== Source records ==
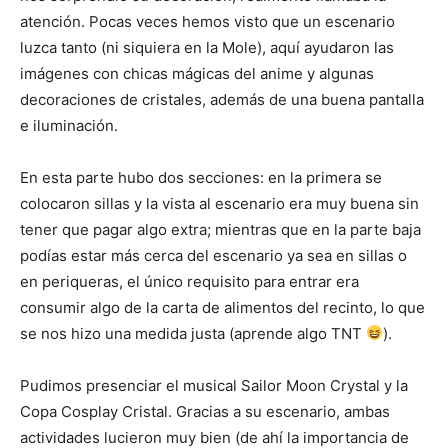
atención. Pocas veces hemos visto que un escenario
luzca tanto (ni siquiera en la Mole), aquí ayudaron las
imágenes con chicas mágicas del anime y algunas
decoraciones de cristales, además de una buena pantalla
e iluminación.
En esta parte hubo dos secciones: en la primera se
colocaron sillas y la vista al escenario era muy buena sin
tener que pagar algo extra; mientras que en la parte baja
podías estar más cerca del escenario ya sea en sillas o
en periqueras, el único requisito para entrar era
consumir algo de la carta de alimentos del recinto, lo que
se nos hizo una medida justa (aprende algo TNT
).
Pudimos presenciar el musical Sailor Moon Crystal y la
Copa Cosplay Cristal. Gracias a su escenario, ambas
actividades lucieron muy bien (de ahí la importancia de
===
## What you need to do
An exact restatement of every record is required. Omit the images.

## Completed exercise
atención. Pocas veces hemos visto que un escenario
luzca tanto (ni siquiera en la Mole), aquí ayudaron las
imágenes con chicas mágicas del anime y algunas
decoraciones de cristales, además de una buena pantalla
e iluminación.
En esta parte hubo dos secciones: en la primera se
colocaron sillas y la vista al escenario era muy buena sin
tener que pagar algo extra; mientras que en la parte baja
podías estar más cerca del escenario ya sea en sillas o
en periqueras, el único requisito para entrar era
consumir algo de la carta de alimentos del recinto, lo que
se nos hizo una medida justa (aprende algo TNT
).
Pudimos presenciar el musical Sailor Moon Crystal y la
Copa Cosplay Cristal. Gracias a su escenario, ambas
actividades lucieron muy bien (de ahí la importancia de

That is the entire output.